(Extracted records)

****************

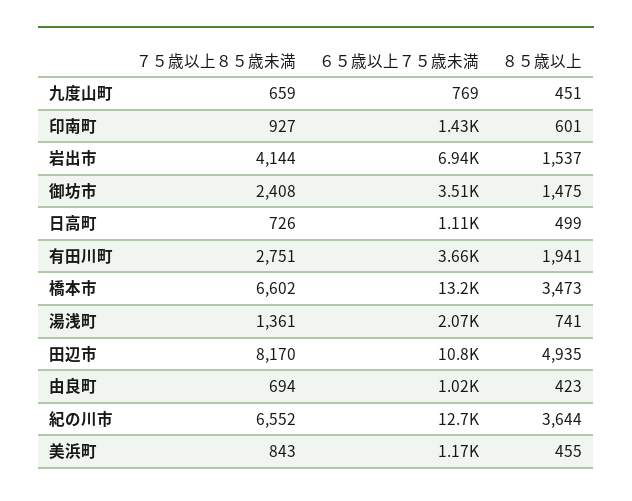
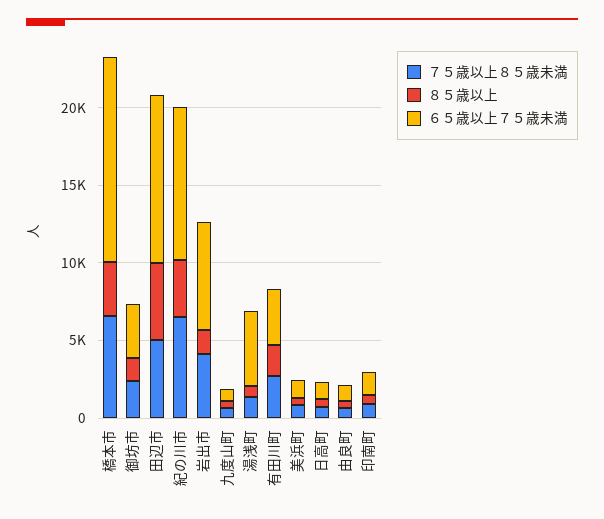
  {
    "７５歳以上８５歳未満": {
      "九度山町": 659,
      "印南町": 927,
      "岩出市": 4144,
      "御坊市": 2408,
      "日高町": 726,
      "有田川町": 2751,
      "橋本市": 6602,
      "湯浅町": 1361,
-     "田辺市": 8170,
+     "田辺市": 5000,
      "由良町": 694,
      "紀の川市": 6552,
      "美浜町": 843
    },
    "６５歳以上７５歳未満": {
      "九度山町": 769,
      "印南町": 1430,
      "岩出市": 6940,
      "御坊市": 3510,
      "日高町": 1110,
      "有田川町": 3660,
      "橋本市": 13200,
-     "湯浅町": 2070,
+     "湯浅町": 5000,
      "田辺市": 10800,
      "由良町": 1020,
-     "紀の川市": 12700,
+     "紀の川市": 10000,
      "美浜町": 1170
    },
    "８５歳以上": {
      "九度山町": 451,
      "印南町": 601,
      "岩出市": 1537,
      "御坊市": 1475,
      "日高町": 499,
      "有田川町": 1941,
      "橋本市": 3473,
      "湯浅町": 741,
      "田辺市": 4935,
      "由良町": 423,
      "紀の川市": 3644,
      "美浜町": 455
    }
  }

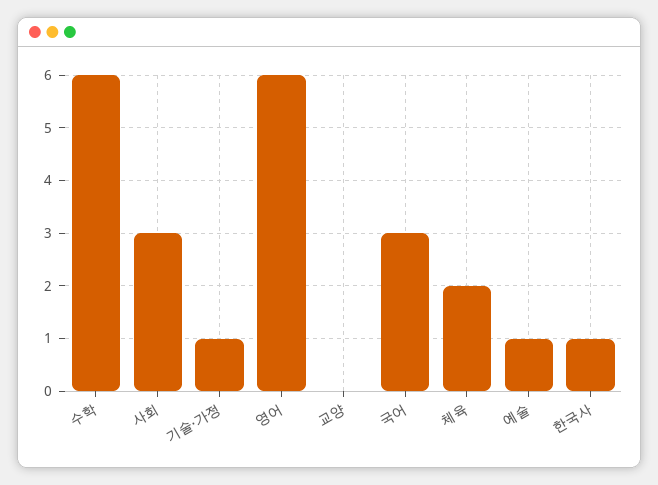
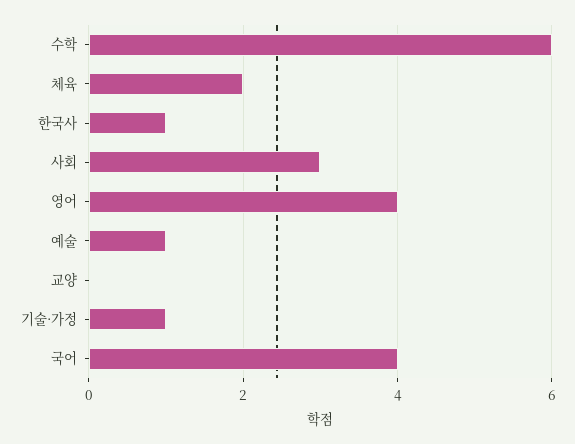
  {
    "수학": 6,
    "사회": 3,
    "기술·가정": 1,
-   "영어": 6,
+   "영어": 4,
    "교양": 0,
-   "국어": 3,
+   "국어": 4,
    "체육": 2,
    "예술": 1,
    "한국사": 1
  }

****************

▶ Your objective: Repeat each line above exactly. The pictures stay out.

▶ Response area:
  {
    "７５歳以上８５歳未満": {
      "九度山町": 659,
      "印南町": 927,
      "岩出市": 4144,
      "御坊市": 2408,
      "日高町": 726,
      "有田川町": 2751,
      "橋本市": 6602,
      "湯浅町": 1361,
-     "田辺市": 8170,
+     "田辺市": 5000,
      "由良町": 694,
      "紀の川市": 6552,
      "美浜町": 843
    },
    "６５歳以上７５歳未満": {
      "九度山町": 769,
      "印南町": 1430,
      "岩出市": 6940,
      "御坊市": 3510,
      "日高町": 1110,
      "有田川町": 3660,
      "橋本市": 13200,
-     "湯浅町": 2070,
+     "湯浅町": 5000,
      "田辺市": 10800,
      "由良町": 1020,
-     "紀の川市": 12700,
+     "紀の川市": 10000,
      "美浜町": 1170
    },
    "８５歳以上": {
      "九度山町": 451,
      "印南町": 601,
      "岩出市": 1537,
      "御坊市": 1475,
      "日高町": 499,
      "有田川町": 1941,
      "橋本市": 3473,
      "湯浅町": 741,
      "田辺市": 4935,
      "由良町": 423,
      "紀の川市": 3644,
      "美浜町": 455
    }
  }

  {
    "수학": 6,
    "사회": 3,
    "기술·가정": 1,
-   "영어": 6,
+   "영어": 4,
    "교양": 0,
-   "국어": 3,
+   "국어": 4,
    "체육": 2,
    "예술": 1,
    "한국사": 1
  }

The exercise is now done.